Warhammer 40k is fun, but Warhammer 40k is expensive. This guide is to help budding warbosses and warbossessess (female warbosses?) Because in these economic times, its not easy to justify tiny spacemen, its important to get the most for your money. I don't pretend to know everything, I just want to offer some tips I've gathered while building my own personal waaagh.

First and foremost "The Boyz"

Any ork army worth its salt will contain a mess of boyz.

They can be bought in boxes of 10 from Games Workshop, and most hobby stores that carry 40k miniatures. I've seen prices on these kits ranging from $17 to $21 (US) and at 20 dollars, that's 2 dollars an ork! Space marines and most infantry for other races costs about the same, but the problem is, Ork squads are most effective in numbers of 20 to 30. Which is $40 to $60 per unit that's quite a bit of money. Your going to be buying a lot of these boxes, one way or the other, but to get you started I cannot recommend enough the Black Reach starter. 

This kit contains 500 point armies of both space marines and Orks along with some other things for 60 bucks. We don't care about the 'Umies, but we do care that the kit contains:
Warboss with a power klaw, 20 Slugga/Choppa Boyz, and 3 Deffcoptas.
I personally don't use the Deffcoptas for much, but if you think of it this way.
Warboss (15 Dollars) + Boyz (17 x 2) = Roughly 49 dollars worth of orks, plus however much the deffcoptas are, and the trade value of the space marines. Is a pretty spankin' good deal. You also get a rule book and templates and a few dice, all which just make your life easier.

Next is "Da Elites"
This is where GW really bites us ork players in the ass, they charge quite a bundle for kits that contain only five models. Kommandos, Stormboyz, Lootas or Burnas, all of these are fun to play, and they really shape the strategy behind your army. Here are some tips to get the most out of these kits.
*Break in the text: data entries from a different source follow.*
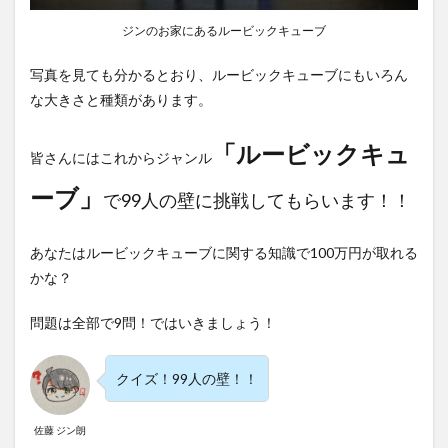
ジンのお家にあるルービックキューブ
写真を見ても分かるとおり、ルービックキューブにもいろん
な大きさと種類があります。
「ルービックキュ
皆さんにはこれからジャンル
ーブ」
で99人の壁に挑戦してもらいます！！
あなたはルービックキューブに関する知識で100万円が取れる
かな？
問題は全部で9問！ではいきましょう！
クイズ！99人の壁！！
佐藤 ジン朗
First, The Loota/Burna kit comes with enough weapons for 5 lootas and 5 burnas, but only enough ork bodies for 5, If you buy two packages of Loota/Burnas and a box of boyz (told you you'd need a lot of these) with no conversion at all, you can have 10 Lootas and 10 Burnas. Not too shabby.
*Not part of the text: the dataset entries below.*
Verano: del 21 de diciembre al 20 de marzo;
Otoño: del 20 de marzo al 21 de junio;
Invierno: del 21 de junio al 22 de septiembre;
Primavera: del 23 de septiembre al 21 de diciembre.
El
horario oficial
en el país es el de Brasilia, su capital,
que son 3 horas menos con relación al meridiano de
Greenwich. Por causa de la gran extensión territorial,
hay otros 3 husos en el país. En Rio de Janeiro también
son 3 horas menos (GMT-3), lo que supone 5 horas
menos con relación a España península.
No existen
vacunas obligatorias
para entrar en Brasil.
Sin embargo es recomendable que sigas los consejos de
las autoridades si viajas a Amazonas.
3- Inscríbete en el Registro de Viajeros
Also, the "Nob Box" as exalted by many a heresy ork player has a TON of spare parts, If your a bit creative you can make a mess of kommandos out of it, Or hell, the fuel tanks for Burna Boyz can be converted into Stormboy Jetpacks. The sky is the limit and since all ork infantry are plastic practically all you need is an exacto knife a cutting mat and some glue.

"Da Wheels"

This is the hardest part of an ork army to fudge and cut costs, Your most likely going to end up buying a trukk kit for each trukk, and a battle wagon for each battle wagon, But one of the few tips I can give, is don't underestimate your own ability to use other kits, Orks can get away with it. I wanted a deff dread model, but I couldn't afford it, so I did a pretty quick conversion of a space marine dreadnought. These kind of jobs can give your army a great deal of personality, and also save some cash, Although now their is a plastic dread model that looks damn phenomenal, and is quite a bit cheaper then the old metal one. If you feel your up to it, I've seen some amazing conversions out of non-warhammer models, most WW2 model tanks and trucks cost a lot less then GW mini's and if your up to it you can make some really sweet models.
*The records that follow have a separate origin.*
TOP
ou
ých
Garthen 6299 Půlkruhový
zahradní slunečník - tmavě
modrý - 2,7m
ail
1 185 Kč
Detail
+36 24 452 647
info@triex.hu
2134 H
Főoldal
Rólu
Alright, my head has rattled enough, I hope I've given you an idea or two you haven't thought of. But I'll leave you with a list of a few rules of thumb, or thumbs, that I've had a lot of luck with to cut some costs.

1. Save Everything, if your buddy who plays space marines is throwing away his bits, have him save them for you, save all your extra bits from your squads and anything else you can get your hands on! You never know when you might have the perfect bits to make a weirdboy or a big mek.

2. Don't be afraid to convert, I know when looking on the net alot of ork conversions look way beyond anything you could pull off, but that doesn't mean you can't change a few small things here or there. I've seen all kinds of nifty conversions, making lootas out of normal orks using ingenuity and a lot of shoota bitz. Just about anything is possible, and for the orks, it doesn't have to be perfect to be viable, hell the rougher the better. (still no excuse to slather your models in super glue though)

and
3. Have Fun, this is a game after all, and you can always shop around and get a deal, or get your friends to let you proxy some things to break the monotony. If they won't let you, their dicks and you shouldn't play with them. 

I hope this guide gave you some helpful hints, I am by no means an authority on anything, but if you need help post up on heresy I've had tons of help with modeling, and rules from the community, and I can guarantee you'll pretty much always get the help your looking for.


----------